REQUEST :: Rewrite everything from the line containing "realizou-se a odontometria, o" down to the line containing "adequada seleção do", switching "barreira" to "camada" and leaving all else unchanged.

+ + + +

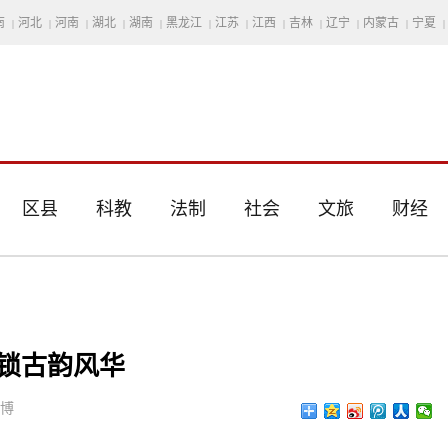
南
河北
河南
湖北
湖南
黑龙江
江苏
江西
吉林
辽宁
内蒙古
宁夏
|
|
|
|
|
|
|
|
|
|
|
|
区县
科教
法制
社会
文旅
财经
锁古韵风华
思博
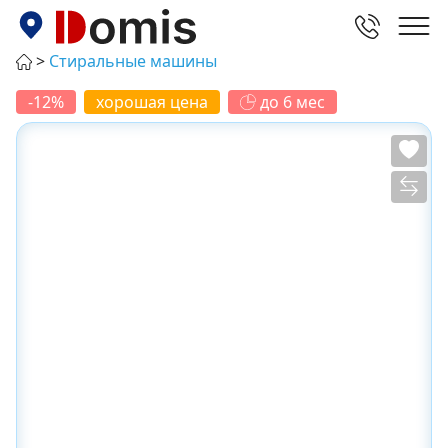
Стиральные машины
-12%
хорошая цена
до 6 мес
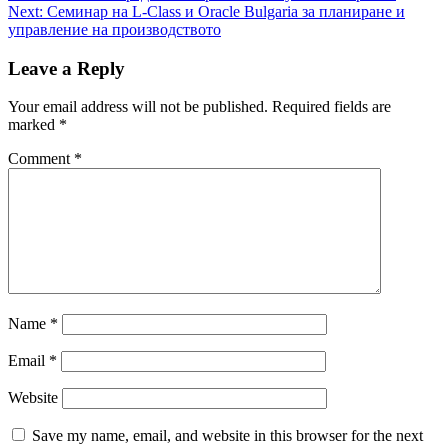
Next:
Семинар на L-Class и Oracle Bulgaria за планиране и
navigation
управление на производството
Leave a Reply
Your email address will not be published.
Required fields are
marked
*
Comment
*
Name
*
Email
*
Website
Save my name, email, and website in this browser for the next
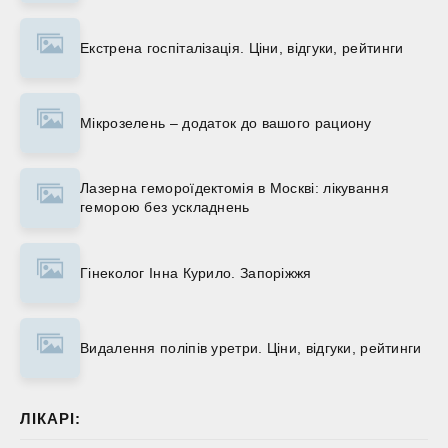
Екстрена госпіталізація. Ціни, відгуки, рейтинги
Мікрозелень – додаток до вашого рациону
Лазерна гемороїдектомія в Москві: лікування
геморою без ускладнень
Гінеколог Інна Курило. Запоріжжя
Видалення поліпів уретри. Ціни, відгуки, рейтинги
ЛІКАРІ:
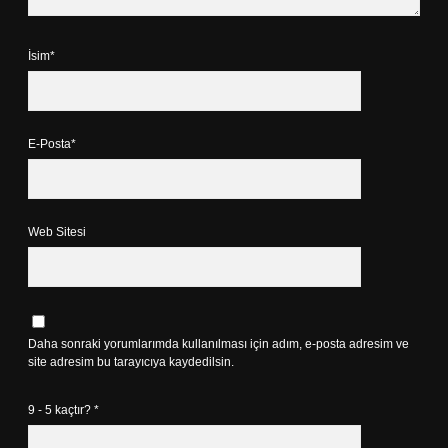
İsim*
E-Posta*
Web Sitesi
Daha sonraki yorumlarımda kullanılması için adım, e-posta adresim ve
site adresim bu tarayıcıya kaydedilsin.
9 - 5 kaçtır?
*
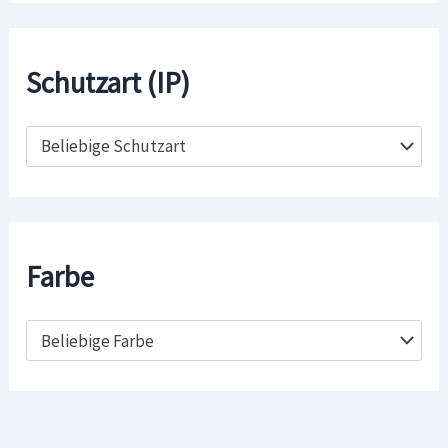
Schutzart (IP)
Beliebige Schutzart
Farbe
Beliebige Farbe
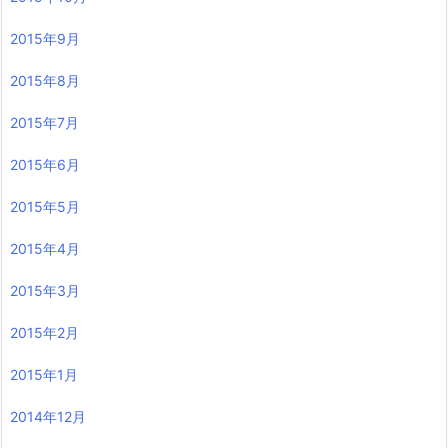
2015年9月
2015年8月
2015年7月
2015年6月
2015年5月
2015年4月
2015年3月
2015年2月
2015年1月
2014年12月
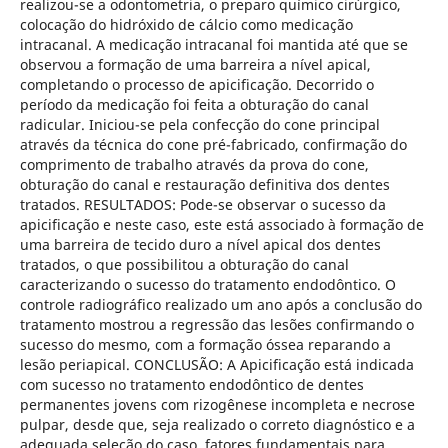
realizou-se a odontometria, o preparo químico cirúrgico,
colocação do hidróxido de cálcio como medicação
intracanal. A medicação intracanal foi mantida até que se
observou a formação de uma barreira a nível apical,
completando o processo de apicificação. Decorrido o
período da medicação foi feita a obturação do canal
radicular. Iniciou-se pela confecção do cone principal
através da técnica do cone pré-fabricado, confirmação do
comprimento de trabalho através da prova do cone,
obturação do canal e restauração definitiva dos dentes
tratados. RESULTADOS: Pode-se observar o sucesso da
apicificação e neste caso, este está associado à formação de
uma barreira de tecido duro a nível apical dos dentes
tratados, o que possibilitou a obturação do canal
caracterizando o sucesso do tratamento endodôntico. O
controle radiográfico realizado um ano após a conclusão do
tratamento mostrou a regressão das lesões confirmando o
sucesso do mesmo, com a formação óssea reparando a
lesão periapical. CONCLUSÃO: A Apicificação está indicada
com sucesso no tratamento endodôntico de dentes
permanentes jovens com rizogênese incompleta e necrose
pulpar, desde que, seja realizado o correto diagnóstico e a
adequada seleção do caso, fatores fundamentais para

+ + + +

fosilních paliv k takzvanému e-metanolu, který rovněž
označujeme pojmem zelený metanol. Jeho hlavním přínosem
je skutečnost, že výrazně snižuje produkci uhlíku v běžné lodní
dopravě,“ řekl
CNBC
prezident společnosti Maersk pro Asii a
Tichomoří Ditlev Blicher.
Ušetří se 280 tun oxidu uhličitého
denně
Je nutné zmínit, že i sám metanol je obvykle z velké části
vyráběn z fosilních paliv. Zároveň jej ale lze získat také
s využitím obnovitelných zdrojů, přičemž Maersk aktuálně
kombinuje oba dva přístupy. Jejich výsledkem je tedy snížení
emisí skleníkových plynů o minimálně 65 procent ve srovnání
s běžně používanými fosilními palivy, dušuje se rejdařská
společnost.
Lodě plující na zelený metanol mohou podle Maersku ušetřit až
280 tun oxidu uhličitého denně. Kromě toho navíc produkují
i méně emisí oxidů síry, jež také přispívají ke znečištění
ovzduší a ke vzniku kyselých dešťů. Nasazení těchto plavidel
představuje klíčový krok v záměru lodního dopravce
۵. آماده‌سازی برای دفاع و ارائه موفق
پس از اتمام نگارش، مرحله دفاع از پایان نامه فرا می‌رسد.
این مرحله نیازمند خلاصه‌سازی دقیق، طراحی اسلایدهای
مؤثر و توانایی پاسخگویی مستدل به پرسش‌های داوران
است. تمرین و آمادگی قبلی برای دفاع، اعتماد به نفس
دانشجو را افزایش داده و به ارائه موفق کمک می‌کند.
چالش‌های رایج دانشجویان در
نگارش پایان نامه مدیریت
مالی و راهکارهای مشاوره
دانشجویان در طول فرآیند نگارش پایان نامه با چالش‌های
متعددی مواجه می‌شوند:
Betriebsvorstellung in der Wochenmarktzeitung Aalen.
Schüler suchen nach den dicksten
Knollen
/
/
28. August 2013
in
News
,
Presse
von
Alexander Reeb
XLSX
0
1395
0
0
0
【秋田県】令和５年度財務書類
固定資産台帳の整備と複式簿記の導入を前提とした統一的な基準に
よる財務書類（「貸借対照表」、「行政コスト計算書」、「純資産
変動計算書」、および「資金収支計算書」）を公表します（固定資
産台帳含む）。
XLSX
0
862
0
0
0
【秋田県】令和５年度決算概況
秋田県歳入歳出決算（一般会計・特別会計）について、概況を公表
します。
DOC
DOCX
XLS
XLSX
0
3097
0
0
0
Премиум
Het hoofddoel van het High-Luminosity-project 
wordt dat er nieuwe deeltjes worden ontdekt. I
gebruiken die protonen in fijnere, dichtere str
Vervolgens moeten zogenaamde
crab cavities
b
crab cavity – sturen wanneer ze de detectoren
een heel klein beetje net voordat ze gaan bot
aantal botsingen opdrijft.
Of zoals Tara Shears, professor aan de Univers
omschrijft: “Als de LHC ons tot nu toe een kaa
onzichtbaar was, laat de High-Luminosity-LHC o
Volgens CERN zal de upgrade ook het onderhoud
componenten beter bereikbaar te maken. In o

+ + + +

THE COMPLETED TASK ::
realizou-se a odontometria, o preparo químico cirúrgico,
colocação do hidróxido de cálcio como medicação
intracanal. A medicação intracanal foi mantida até que se
observou a formação de uma camada a nível apical,
completando o processo de apicificação. Decorrido o
período da medicação foi feita a obturação do canal
radicular. Iniciou-se pela confecção do cone principal
através da técnica do cone pré-fabricado, confirmação do
comprimento de trabalho através da prova do cone,
obturação do canal e restauração definitiva dos dentes
tratados. RESULTADOS: Pode-se observar o sucesso da
apicificação e neste caso, este está associado à formação de
uma camada de tecido duro a nível apical dos dentes
tratados, o que possibilitou a obturação do canal
caracterizando o sucesso do tratamento endodôntico. O
controle radiográfico realizado um ano após a conclusão do
tratamento mostrou a regressão das lesões confirmando o
sucesso do mesmo, com a formação óssea reparando a
lesão periapical. CONCLUSÃO: A Apicificação está indicada
com sucesso no tratamento endodôntico de dentes
permanentes jovens com rizogênese incompleta e necrose
pulpar, desde que, seja realizado o correto diagnóstico e a
adequada seleção do caso, fatores fundamentais para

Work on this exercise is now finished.